Court Increases Minority Districts in Texas Legislature
A panel of federal judges in San Antonio ordered the state to conduct its 2012 House and Senate elections using political maps drawn by the court and not those drawn by the state, issuing final maps that give minority voters — and Democrats — more power.
The three-judge panel proposed maps last week and collected comments from lawyers on all sides. On Wednesday, they issued their final versions, which will be used unless higher courts intervene. Candidates can file to run for office starting next Monday and have until December 15 to do so. The new maps increase the number of minority seats and give Democrats and 3-1 advantage on the state's four new congressional seats; the Legislature's version designed three of those seats for Republicans.
Texas Attorney General Greg Abbott will ask higher federal courts to block legislative elections under the court maps, saying the new maps are better than what was proposed last week but still overstep the judges' authority.
"While the federal court maps issued Wednesday go a long way to curing some of the problems with the Senate maps drawn by the three judge panel, those changes do not in any way negate the legal flaws that remain with both the interim Senate and House maps," said Lauren Bean, a spokeswoman for Abbott, in an email. "The Texas Attorney General's Office is seeking an immediate stay to prevent elections from proceeding under these illegal maps.
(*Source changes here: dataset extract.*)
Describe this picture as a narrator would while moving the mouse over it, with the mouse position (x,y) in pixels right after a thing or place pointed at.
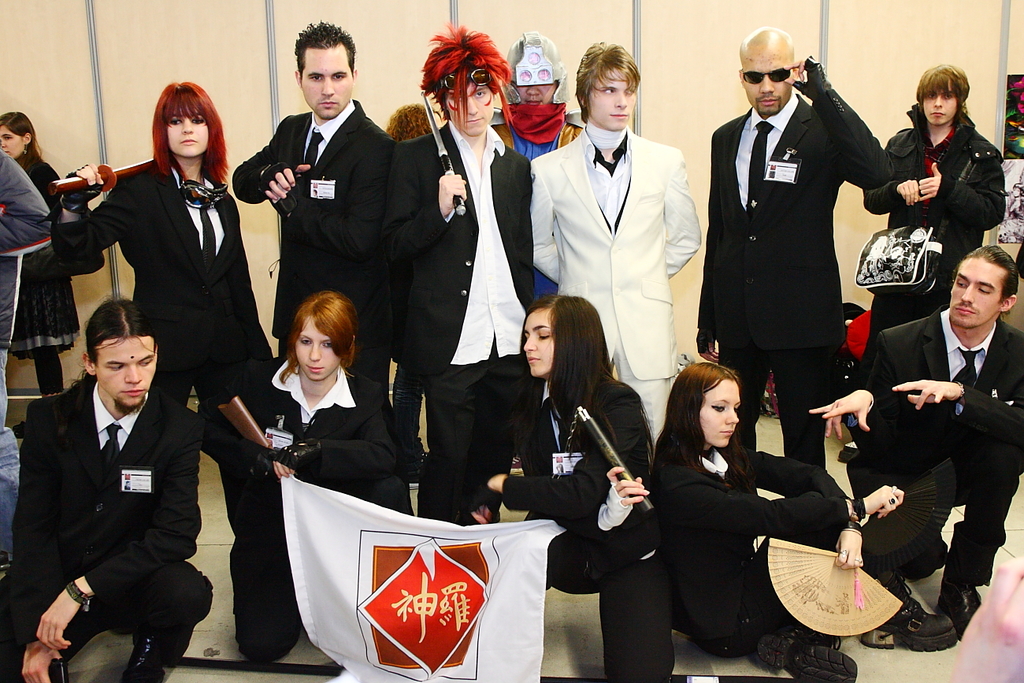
In this picture we observe group of people (313,401) who are wearing black coats (769,265) are standing and there is a guy (590,179) who is wearing a white coat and standing in between them.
We can not allow any map that so grossly misapplies federal law and continues a trend of inappropriately venturing into political policy-making to move forward unchallenged."
The AG expressed similar reservations about proposed congressional maps issued by the court Wednesday. That proposal is open for comment from the various parties until noon on Friday. Since the court hasn't made its final ruling on congressional maps, there's nothing there for the state to appeal yet.
The maps are similar to those proposed by the judges last week, but some districts — Senate District 24 is an example — have been reworked. That district now has less of Taylor County and loses Falls and Bosque counties. Consultants and lawyers and candidates are still sorting it out.
The court put the slack back in the Senate map, making districts a little easier to draw. The version approved by the Legislature had a difference of 64,226 between the biggest and smallest districts. The court's proposed map last week cut that to 12,330, adding population (and moving lines) in smaller districts and taking population away from bigger ones to close the gap. In their final order, they reversed themselves and used the same deviation the Legislature used.
That erased some of the state's objections to the court maps, but not all of them.
The judges said they were drawing maps for two reasons — the current maps are malapportioned and don't reflect the results of the 2010 census, and the Legislature's maps have not been approved by a federal panel in Washington D.C., which hasn't held hearings on the plans yet. Two judges — Orlando Garcia and Xavier Rodriguez — signed off on the new House plan.
Despite the allegations of intentional discrimination and widespread constitutional violations in the enacted House plan, the State objects to issuance of a court-drawn map and insists that this Court must adopt the enacted plan '[b]ecause unelected federal judges possess neither the constitutional power nor the political competence to make the policy choices essential to redistricting[.]' While redistricting is generally a task for legislatures, a legislature’s powers are not unbounded. Here, Texas failed to receive the necessary Voting Rights Act approval for the House plan before the 2012 elections. In such cases, federal courts are required to step in to create a lawful map that will allow free and fair elections to go forward.
The judges wrote that their goal was to keep the status quo — the maps that elected the current Legislature — in place as much as possible while adjusting for the state's population shifts and growth.
All three judges signed off on the Senate plan, but the one appellate judge on the panel — Jerry Smith of the 5th U.S. Court of Appeals — dissented on the plans drawn for the House. He telegraphed his punch last week, submitting a separate proposed map of his own.
When a three-judge court is forced into the unwanted position of fashioning interim redistricting plans, the focus should be on practicality, balance, and moderation, albeit with unbending adherence to the Voting Rights Act (“VRA”) and the Constitution. The judges in the majority, with the purest of intentions, have instead produced a runaway plan that imposes an extreme redistricting scheme for the Texas House of Representatives, untethered to the applicable caselaw. The practical effect is to award judgment on the pleadings in favor of one side — a slam-dunk victory for the plaintiffs — at the expense of the redistricting plan enacted by the Legislature, before key decisions have been made on binding questions of law. Because this is grave error at the preliminary, interim stage of the redistricting process, I respectfully dissent.
Barring intervention from the U.S. Supreme Court, he wrote, these maps will hold through the 2012 elections.
The Texas Legislative Council has detailed statistical and mapping information about the plans on its website.